The Kris and Adam picks seem right on, but the D’Arby tune seems a little upbeat for Danny. His voice matches up to D’Arby’s, but let’s be honest, Gokey hasn’t really proved that he knows how to get down and funky with his bad self.

Whatcha think? What would be your perfect pick for each of the three finalists?

Channel Surfing – May 7

All the tube news that’s fit to surf …

- I still can’t believe that Adam Lambert‘s sexuality is such an issue … like being gay in the entertainment industry is such a new phenomenon? Or being gay on American Idol for that matter. Whatever. Adam lands a solo cover on the new Entertainment Weekly, even before he wins the show, as “the most exciting American Idol contestant in years.” Can’t argue with that.

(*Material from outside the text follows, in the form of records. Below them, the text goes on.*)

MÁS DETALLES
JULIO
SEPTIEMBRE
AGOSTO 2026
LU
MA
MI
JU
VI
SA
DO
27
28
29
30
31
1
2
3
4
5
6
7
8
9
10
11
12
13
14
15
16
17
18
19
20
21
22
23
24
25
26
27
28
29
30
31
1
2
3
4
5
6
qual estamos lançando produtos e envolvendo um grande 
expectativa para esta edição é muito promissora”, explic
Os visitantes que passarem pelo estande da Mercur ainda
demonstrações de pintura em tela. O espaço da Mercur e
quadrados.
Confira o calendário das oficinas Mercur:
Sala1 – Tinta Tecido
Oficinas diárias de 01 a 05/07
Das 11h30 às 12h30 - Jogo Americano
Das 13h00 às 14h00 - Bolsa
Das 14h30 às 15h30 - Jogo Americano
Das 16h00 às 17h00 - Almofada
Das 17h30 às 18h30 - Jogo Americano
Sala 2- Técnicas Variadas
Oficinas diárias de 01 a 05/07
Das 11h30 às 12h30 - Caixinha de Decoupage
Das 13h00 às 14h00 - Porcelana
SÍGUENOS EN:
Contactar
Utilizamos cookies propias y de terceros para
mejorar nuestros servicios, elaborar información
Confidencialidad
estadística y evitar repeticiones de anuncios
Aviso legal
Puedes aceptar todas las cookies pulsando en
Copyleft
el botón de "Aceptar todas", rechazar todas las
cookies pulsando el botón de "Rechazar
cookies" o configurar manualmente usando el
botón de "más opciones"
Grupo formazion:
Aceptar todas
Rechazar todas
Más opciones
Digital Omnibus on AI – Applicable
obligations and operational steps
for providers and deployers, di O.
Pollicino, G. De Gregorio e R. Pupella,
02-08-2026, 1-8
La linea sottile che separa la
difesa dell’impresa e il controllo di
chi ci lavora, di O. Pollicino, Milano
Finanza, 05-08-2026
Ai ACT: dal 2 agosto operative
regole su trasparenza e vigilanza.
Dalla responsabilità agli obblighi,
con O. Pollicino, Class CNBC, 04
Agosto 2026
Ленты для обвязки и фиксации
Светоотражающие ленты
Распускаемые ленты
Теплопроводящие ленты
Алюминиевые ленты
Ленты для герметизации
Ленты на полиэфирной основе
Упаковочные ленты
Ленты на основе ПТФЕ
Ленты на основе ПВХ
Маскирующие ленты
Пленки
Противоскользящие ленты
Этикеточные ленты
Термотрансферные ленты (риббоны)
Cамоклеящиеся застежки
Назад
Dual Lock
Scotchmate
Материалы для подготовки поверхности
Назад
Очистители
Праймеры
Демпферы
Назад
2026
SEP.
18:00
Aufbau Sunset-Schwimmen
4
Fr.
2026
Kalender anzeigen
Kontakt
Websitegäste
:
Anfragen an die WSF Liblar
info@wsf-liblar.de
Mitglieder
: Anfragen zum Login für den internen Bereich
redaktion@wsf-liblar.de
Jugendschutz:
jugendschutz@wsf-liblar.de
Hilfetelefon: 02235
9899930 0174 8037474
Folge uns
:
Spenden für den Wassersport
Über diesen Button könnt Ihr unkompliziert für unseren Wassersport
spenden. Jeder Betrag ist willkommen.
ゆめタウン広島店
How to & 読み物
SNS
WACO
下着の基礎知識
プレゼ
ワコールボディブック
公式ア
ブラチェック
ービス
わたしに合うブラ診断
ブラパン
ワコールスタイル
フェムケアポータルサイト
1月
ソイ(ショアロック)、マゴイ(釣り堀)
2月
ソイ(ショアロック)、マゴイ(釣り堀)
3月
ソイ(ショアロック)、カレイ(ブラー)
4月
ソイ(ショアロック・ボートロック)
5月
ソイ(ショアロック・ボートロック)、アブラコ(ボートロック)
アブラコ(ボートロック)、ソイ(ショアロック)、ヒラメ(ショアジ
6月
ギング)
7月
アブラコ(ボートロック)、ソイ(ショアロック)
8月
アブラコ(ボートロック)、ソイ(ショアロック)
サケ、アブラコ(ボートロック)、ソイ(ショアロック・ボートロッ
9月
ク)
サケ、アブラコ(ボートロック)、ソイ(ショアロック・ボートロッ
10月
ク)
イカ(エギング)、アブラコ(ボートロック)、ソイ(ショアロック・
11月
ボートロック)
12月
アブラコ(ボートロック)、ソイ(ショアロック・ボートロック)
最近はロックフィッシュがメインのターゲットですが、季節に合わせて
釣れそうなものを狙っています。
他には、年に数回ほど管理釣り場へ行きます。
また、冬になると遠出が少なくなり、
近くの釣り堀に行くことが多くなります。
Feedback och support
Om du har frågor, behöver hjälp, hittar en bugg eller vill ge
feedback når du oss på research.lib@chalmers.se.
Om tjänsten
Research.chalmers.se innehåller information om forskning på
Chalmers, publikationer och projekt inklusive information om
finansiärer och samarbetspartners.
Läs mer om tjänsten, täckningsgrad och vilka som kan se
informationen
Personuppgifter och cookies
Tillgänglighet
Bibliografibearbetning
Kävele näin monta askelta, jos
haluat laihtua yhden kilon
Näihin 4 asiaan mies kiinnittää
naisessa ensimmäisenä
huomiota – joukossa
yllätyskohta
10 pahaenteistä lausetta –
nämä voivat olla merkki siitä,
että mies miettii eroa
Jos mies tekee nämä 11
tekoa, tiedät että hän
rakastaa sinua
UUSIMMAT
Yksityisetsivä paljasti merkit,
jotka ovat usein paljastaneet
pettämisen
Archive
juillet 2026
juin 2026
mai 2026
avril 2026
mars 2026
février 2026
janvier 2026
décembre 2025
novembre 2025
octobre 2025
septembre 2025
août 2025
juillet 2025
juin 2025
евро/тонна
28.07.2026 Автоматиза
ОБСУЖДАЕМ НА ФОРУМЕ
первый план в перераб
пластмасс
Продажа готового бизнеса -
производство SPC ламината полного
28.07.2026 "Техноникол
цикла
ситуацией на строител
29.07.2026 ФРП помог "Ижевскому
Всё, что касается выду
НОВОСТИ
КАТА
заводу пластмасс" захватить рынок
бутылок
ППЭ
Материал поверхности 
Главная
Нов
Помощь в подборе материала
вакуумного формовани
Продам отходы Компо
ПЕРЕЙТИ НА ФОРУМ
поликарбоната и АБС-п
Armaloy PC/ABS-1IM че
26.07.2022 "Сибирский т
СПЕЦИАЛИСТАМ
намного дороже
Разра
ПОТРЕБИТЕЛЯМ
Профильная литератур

- It’s not Project Runway, but the Runway-ish The Fashion Show, which debuts tonight on Bravo (10PM ET), does have the fabulous Isaac Mizrahi.

- Grey’s Anatomy airs its 100th episode tonight (ABC, 9PM), and it’s supposed to include a McDreamy/Meredith wedding. Supposed to being the key part of that sentence.

- Even if the Mer/Der wedding does go down, will it be one of the best tube weddings ever? Maybe one of the worst? I countdown a few of each at Hollywood.com today.

- Are you more or less likely to watch the new season of Jon & Kate Plus 8 on May 25, given the whole affair brouhaha?

- Tomorrow’s Good Morning America will feature Diane Sawyer’s interview with Connie Culp, the woman whose face transplant made headlines this week.

- Chuck executive producer McG weighs in optimistically to Sci Fi Wire about the show’s chances for a third season on NBC. It’s tough to remember the last time an on-the-bubble series generated as much support and good will as Chuck has, so here’s hoping again that it returns next season.

- Seth Green and his Robot Chicken cohorts are bringing another show to Adult Swim.

- Only The Big O could incite riots by trying to give away some damn chicken.

- Is it just me, or do most of the contestants on the new season of The Bachelorette look alike?

- And Simon Cowell reportedly earns $36 million a season for American Idol, while co-judge Paula Abdul nets “just” $2 million. Sounds right to me.